[Collected data]

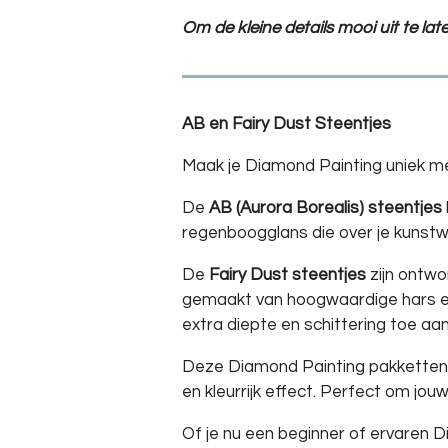
Om de kleine details mooi uit te la
AB en Fairy Dust Steentjes
Maak je Diamond Painting uniek me
De
AB (Aurora Borealis) steentjes
regenboogglans die over je kunstw
De
Fairy Dust steentjes
zijn ontwo
gemaakt van hoogwaardige hars en 
extra diepte en schittering toe aan 
Deze Diamond Painting pakketten b
en kleurrijk effect. Perfect om jouw
Of je nu een beginner of ervaren 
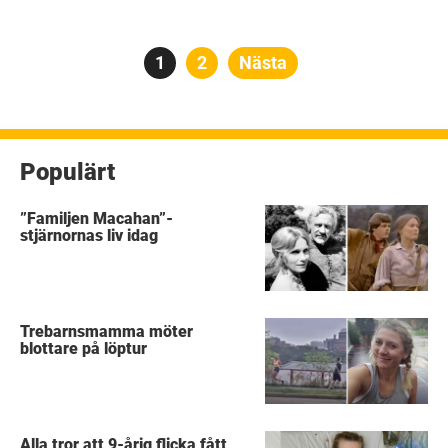
Sidnumrering
Sida
1
Sida
2
Nästa
för
inlägg
Populärt
”Familjen Macahan”-
stjärnornas liv idag
Trebarnsmamma möter
blottare på löptur
Alla tror att 9-årig flicka fått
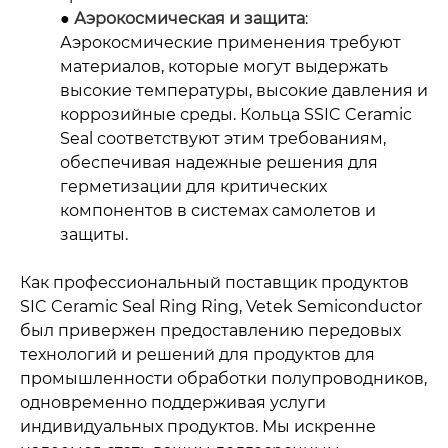
●
Аэрокосмическая и защита
:
Аэрокосмические применения требуют
материалов, которые могут выдержать
высокие температуры, высокие давления и
коррозийные среды. Кольца SSIC Ceramic
Seal соответствуют этим требованиям,
обеспечивая надежные решения для
герметизации для критических
компонентов в системах самолетов и
защиты.
Как профессиональный поставщик продуктов
SIC Ceramic Seal Ring Ring, Vetek Semiconductor
был привержен предоставлению передовых
технологий и решений для продуктов для
промышленности обработки полупроводников,
одновременно поддерживая услуги
индивидуальных продуктов. Мы искренне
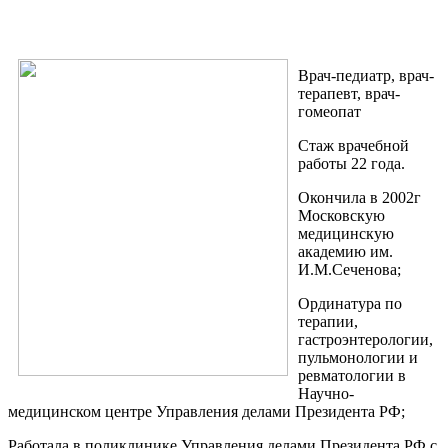
Врач-педиатр, врач-
терапевт, врач-
гомеопат
Стаж врачебной
работы 22 года.
Окончила в 2002г
Московскую
медицинскую
академию им.
И.М.Сеченова;
Ординатура по
терапии,
гастроэнтерологии,
пульмонологии и
ревматологии в
Научно-
медицинском центре Управления делами Президента РФ;
Работала в поликлинике Управления делами Президента РФ с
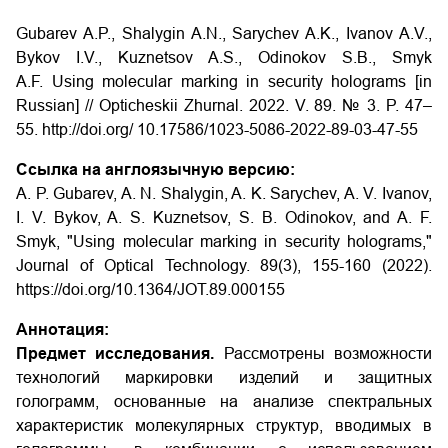
Gubarev A.P., Shalygin A.N., Sarychev A.K., Ivanov A.V.,
Bykov I.V., Kuznetsov A.S., Odinokov S.B., Smyk
A.F. Using molecular marking in security holograms [in
Russian] // Opticheskii Zhurnal. 2022. V. 89. № 3. P. 47–
55.
http://doi.org/
10.17586/1023-5086-2022-89-03-47-55
Ссылка на англоязычную версию:
A. P. Gubarev, A. N. Shalygin, A. K. Sarychev, A. V. Ivanov,
I. V. Bykov, A. S. Kuznetsov, S. B. Odinokov, and A. F.
Smyk, "Using molecular marking in security holograms,"
Journal of Optical Technology. 89(3), 155-160 (2022).
https://doi.org/10.1364/JOT.89.000155
Аннотация:
Предмет исследования.
Рассмотрены возможности
технологий маркировки изделий и защитных
голограмм, основанные на анализе спектральных
характеристик молекулярных структур, вводимых в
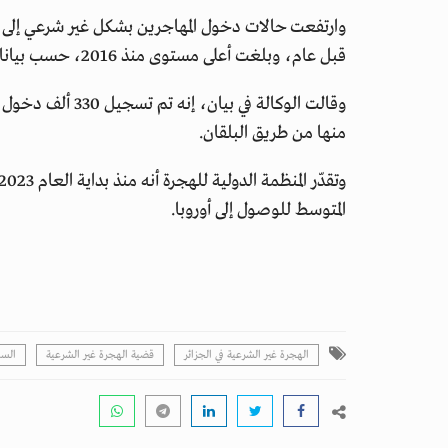
قبل عام، وبلغت أعلى مستوى منذ 2016، حسب بيانات وكالة الحدود الأوروبية (فرونتكس).
منها من طريق البلقان.
المتوسط للوصول إلى أوروبا.
الهجرة غير الشرعية في الجزائر
قضية الهجرة غير الشرعية
السل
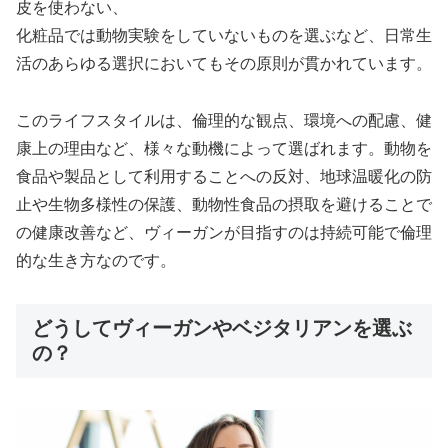
皮を使わない、
化粧品では動物実験をしていないものを選ぶなど、日常生
活のあらゆる選択においてもその原則が貫かれています。
このライフスタイルは、倫理的な観点、環境への配慮、健
康上の理由など、様々な動機によって選ばれます。動物を
食品や製品として利用することへの反対、地球温暖化の防
止や生物多様性の保護、動物性食品の摂取を避けることで
の健康改善など、ヴィーガンが目指すのは持続可能で倫理
的な生き方なのです。
どうしてヴィーガンやベジタリアンを選ぶ
の？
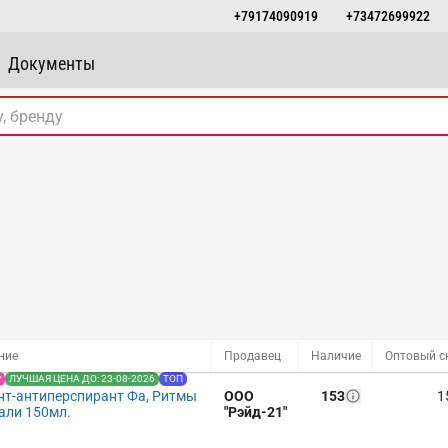
+79174090919
+73472699922
Документы
ние
Продавец
Наличие
Р
ЛУЧШАЯ ЦЕНА ДО: 23-08-2026
ТОП
нт-антиперспирант Фа, Ритмы
ООО
153
1
али 150мл.
"Рэйд-21"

_About this task:_ Identify each line in the records above that contains the string "Fairy", and copy those lines. Case counts.

_Response:_
AB en Fairy Dust Steentjes
Fairy Dust steentjes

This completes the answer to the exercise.